As to why recent American sides have enjoyed so much more success in the Presidents Cup than the Ryder Cup, the ever-analytical Spieth has a theory.

“The Presidents Cup is so much more relaxed,” he contends. “It is more fun. It is more about the ­experience off the course and ‘hey, we’re going to go out and win this thing but let’s take a moment to ­celebrate what have been great years for all of us.’

“The last Ryder Cup wasn’t like that at all. It was ‘this is everything.’ And that was the message we got in the team room. It was, ‘this is what it all comes down to.’

“Instead of just saying ‘hey, we’re going to beat those guys.’ I don’t know if that ­created a negative mind-set. But it wasn’t as relaxed and positive.

“I think Tom Watson was a really good Ryder Cup captain. But we just didn’t get to know each other well in the time available.

“He played a pretty full schedule of his own. And he played some PGA Tour events. But he took each of those events ­seriously as if he were trying to win another British Open.

“That’s the mark of a great champion. But it’s not necessarily the best thing for a Ryder Cup captain to do.

“I’ve been asked if it was a ­negative experience a few times. It wasn’t. But it was the wrong way to go about being positive. We all had an amazing time and we were all pretty relaxed one on one with each other. But as a team all we talked about were the matches. That’s when it got different from the Presidents Cup.
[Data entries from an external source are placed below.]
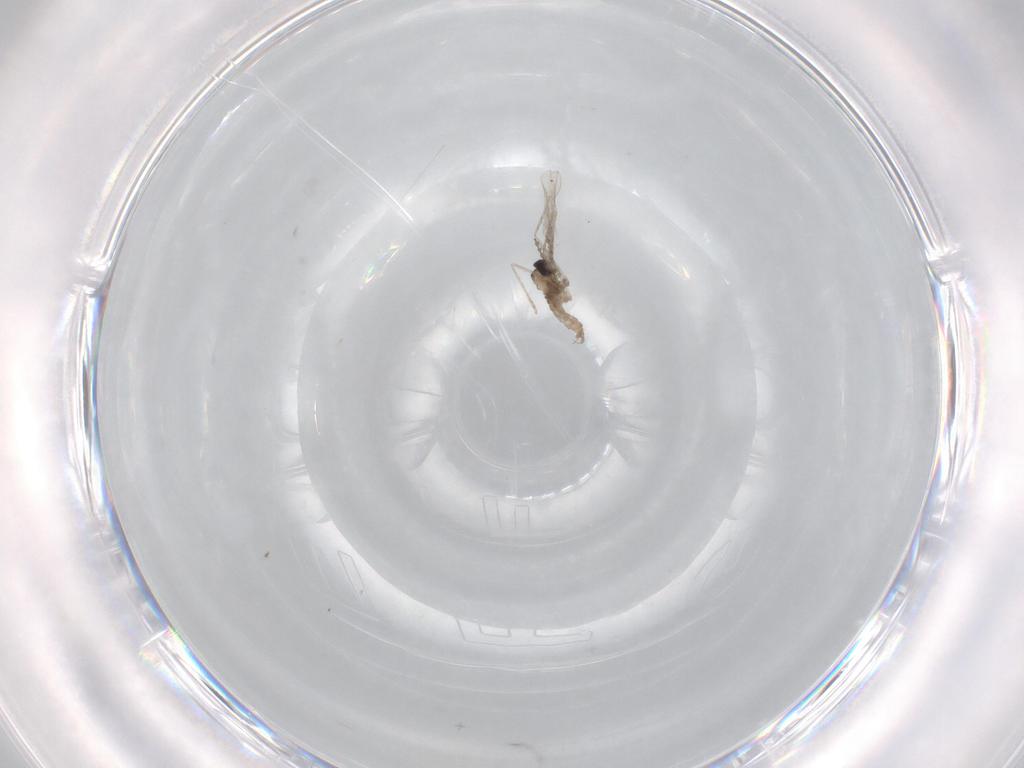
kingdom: Animalia
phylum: Arthropoda
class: Insecta
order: Diptera
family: Cecidomyiidae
“It wasn’t any different when we were playing ping-pong or hanging with our wives and girlfriends or eating. But when it came to why we were there it was just talked about in a different way. There was too much emphasis and not enough relaxation and fun. We should have been ­celebrating our great years and ­enjoying the experience. But we never did that.”
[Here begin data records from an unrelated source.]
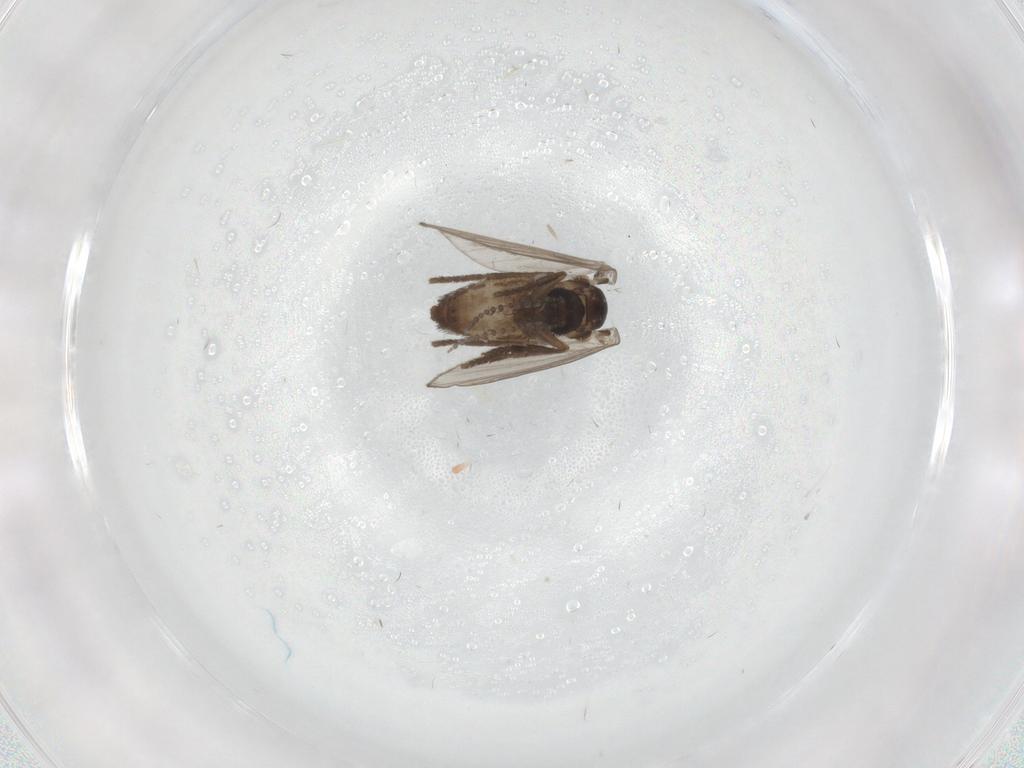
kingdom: Animalia
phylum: Arthropoda
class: Insecta
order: Diptera
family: Psychodidae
What the Ryder Cup did do, ­however, was prepare Spieth for what he achieved in 2015.

“I felt like each hole I played was like a hole on the back nine of a Major championship,” he says. “It’s played with that much passion, that much intensity. There’s nothing like it in golf. There’s nothing like the Ryder Cup.

“I can’t even imagine what it must be like to be on a winning team [Spieth was also part of the losing US Walker Cup side at Royal Aberdeen in 2013]. But we are going to go ahead and try to bring that feeling to ourselves and to our country.

“I remember the first tee-shot from 2014. Guys were taking driver because that club has the biggest head. They didn’t know where they would hit on it.

“It was an unusual feeling. I ­actually hit the longest and most solid 3-wood of my life. I was lucky though. I didn’t know where it would go.”

Which is unusual for this level-headed and immensely likeable young man. He nearly always knows where he is going.